● **Extrait du texte**:
Joe Biden interviewé par la télévision soviétique le jour de son départ de Moscou, le 31 août 1979 (capture d'écran). Gosteleradiofond Rossii

Le 25 octobre 2020, à quelques jours de l’élection présidentielle, interrogé par la journaliste Norah O’Donnell de CBS News sur les « ennemis de l’Amérique », Joseph « Joe » Biden a répondu sans ambages :

« Je pense que la plus grande menace pour notre sécurité intérieure et nos alliances est actuellement la Russie. »

On se souvient que huit ans plus tôt, en avril 2012, Biden avait tenu des propos autrement plus mesurés, critiquant le sénateur républicain Mitt Romney qui avait qualifié la Russie d’« ennemi géopolitique numéro un » : « Les Américains savent qu’il n’est plus possible de recycler le passé (en anglais : “We can’t go back to the future”), de voir le monde à travers le prisme de la Guerre froide », s’était-il gaussé.

Joe Biden, alors vice-président, rencontre Vladimir Poutine, alors premier ministre, le 10 mars 2011 à Moscou. Alexey Druzhinin/Pool/AFP

Certes, entre 2012 et 2020, l’image et la réputation de la Russie se sont considérablement dégradées et, avec elles, l’attitude des Démocrates américains à son égard. Mais, dans le même temps, il faut aussi rappeler que, dans les années 2008-2012, Biden avait lui-même recyclé le passé en invoquant à plusieurs reprises un déplacement officiel qu’il avait effectué en URSS en août 1979, à la fin d’une période de réchauffement appelée « Détente ». Vice-président loyal à Barack Obama, Biden défendait alors sa politique de « redémarrage » (reset policy) avec la Russie, poursuivie bon an mal an entre 2009 et 2013.

● **Objectif énoncé 1**: Recopiez les enregistrements depuis leur début jusqu'à la ligne contenant « family: Juncaceae » incluse, en remplaçant « scientific name » par « binomial name » sans rien modifier d'autre.

● **Informations fournies**:
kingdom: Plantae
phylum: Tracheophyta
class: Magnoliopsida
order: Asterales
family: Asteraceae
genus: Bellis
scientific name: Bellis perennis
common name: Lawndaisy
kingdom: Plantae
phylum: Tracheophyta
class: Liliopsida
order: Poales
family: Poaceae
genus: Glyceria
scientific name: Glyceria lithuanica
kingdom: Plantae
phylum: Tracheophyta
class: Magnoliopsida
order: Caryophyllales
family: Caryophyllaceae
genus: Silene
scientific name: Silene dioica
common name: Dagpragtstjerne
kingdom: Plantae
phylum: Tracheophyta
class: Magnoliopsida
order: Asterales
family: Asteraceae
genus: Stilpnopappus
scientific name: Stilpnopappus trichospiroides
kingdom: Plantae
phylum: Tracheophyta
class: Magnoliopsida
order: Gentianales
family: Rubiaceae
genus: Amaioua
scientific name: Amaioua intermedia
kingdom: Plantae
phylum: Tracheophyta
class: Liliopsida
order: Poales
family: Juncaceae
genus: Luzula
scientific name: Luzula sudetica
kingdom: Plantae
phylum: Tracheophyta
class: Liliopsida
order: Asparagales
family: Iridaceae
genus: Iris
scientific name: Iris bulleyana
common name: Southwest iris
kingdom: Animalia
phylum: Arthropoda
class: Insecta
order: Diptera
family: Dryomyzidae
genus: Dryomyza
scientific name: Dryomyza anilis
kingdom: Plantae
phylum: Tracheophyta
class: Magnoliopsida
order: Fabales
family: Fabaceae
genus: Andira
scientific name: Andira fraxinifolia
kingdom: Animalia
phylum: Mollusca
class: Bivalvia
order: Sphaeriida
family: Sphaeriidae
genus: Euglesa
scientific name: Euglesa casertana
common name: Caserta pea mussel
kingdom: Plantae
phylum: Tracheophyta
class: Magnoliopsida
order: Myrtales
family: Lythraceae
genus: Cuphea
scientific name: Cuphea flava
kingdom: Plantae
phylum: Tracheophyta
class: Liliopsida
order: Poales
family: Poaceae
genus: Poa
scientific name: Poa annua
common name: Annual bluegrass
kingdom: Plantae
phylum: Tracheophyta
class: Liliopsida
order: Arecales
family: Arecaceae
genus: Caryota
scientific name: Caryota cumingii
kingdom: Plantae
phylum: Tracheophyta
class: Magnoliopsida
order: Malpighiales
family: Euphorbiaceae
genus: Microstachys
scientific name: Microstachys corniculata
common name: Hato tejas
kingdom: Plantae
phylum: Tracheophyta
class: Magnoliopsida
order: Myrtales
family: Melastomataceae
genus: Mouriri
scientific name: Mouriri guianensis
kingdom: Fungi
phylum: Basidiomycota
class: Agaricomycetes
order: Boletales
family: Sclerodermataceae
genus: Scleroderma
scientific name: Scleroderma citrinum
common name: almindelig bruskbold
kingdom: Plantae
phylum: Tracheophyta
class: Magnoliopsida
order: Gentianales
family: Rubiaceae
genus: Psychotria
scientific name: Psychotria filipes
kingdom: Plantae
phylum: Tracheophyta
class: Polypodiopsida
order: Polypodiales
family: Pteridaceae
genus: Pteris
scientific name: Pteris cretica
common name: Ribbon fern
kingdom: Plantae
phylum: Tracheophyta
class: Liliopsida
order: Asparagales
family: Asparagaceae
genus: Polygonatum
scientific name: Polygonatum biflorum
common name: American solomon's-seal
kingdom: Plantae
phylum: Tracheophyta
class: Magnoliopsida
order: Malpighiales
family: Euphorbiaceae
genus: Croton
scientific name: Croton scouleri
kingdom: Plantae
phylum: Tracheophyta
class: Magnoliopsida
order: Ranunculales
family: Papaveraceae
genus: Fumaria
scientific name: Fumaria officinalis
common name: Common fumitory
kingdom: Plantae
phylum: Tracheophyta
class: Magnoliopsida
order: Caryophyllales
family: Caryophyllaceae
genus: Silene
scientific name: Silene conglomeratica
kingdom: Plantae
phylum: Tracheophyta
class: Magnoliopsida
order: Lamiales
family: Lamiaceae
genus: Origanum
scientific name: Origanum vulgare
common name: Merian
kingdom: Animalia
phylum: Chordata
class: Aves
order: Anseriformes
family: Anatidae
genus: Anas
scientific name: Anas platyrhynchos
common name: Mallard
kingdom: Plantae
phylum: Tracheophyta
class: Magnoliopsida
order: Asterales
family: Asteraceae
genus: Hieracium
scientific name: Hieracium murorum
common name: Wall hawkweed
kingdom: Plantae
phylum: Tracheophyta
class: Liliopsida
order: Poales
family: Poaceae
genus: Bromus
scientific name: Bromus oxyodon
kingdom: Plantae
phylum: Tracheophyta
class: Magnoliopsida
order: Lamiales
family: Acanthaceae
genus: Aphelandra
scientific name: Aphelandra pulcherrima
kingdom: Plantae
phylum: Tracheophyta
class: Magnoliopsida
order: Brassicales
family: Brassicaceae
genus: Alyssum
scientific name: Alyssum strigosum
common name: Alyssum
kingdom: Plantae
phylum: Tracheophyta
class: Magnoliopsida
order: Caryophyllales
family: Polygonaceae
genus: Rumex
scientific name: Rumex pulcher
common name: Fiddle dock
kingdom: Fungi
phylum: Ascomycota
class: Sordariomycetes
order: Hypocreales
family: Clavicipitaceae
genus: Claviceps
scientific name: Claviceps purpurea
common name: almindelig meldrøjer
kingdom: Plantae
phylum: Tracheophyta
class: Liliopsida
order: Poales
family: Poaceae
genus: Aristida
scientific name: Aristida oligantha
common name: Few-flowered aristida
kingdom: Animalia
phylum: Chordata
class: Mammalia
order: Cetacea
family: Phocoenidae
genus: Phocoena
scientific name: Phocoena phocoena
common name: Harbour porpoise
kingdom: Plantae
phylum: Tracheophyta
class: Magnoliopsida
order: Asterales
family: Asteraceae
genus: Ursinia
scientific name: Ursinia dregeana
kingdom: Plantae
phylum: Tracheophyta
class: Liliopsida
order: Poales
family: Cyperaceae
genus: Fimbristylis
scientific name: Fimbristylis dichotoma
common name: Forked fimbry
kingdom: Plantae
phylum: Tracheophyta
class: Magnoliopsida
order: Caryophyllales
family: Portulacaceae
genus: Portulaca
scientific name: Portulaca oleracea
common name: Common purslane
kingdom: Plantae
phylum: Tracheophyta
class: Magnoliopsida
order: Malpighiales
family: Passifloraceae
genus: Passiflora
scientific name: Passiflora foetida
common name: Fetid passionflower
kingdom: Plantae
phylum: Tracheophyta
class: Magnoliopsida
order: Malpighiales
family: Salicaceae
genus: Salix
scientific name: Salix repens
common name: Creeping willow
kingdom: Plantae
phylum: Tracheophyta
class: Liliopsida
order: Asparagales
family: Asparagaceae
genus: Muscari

● **Objectif énoncé 2**: Traduisez en anglais cette phrase de l'extrait du texte : « Je pense que la plus grande menace pour notre sécurité intérieure et nos alliances est actuellement la Russie. »

● **Résultat produit 1**:
kingdom: Plantae
phylum: Tracheophyta
class: Magnoliopsida
order: Asterales
family: Asteraceae
genus: Bellis
binomial name: Bellis perennis
common name: Lawndaisy
kingdom: Plantae
phylum: Tracheophyta
class: Liliopsida
order: Poales
family: Poaceae
genus: Glyceria
binomial name: Glyceria lithuanica
kingdom: Plantae
phylum: Tracheophyta
class: Magnoliopsida
order: Caryophyllales
family: Caryophyllaceae
genus: Silene
binomial name: Silene dioica
common name: Dagpragtstjerne
kingdom: Plantae
phylum: Tracheophyta
class: Magnoliopsida
order: Asterales
family: Asteraceae
genus: Stilpnopappus
binomial name: Stilpnopappus trichospiroides
kingdom: Plantae
phylum: Tracheophyta
class: Magnoliopsida
order: Gentianales
family: Rubiaceae
genus: Amaioua
binomial name: Amaioua intermedia
kingdom: Plantae
phylum: Tracheophyta
class: Liliopsida
order: Poales
family: Juncaceae

● **Résultat produit 2**: I think that the greatest threat to our domestic security and our alliances is currently Russia.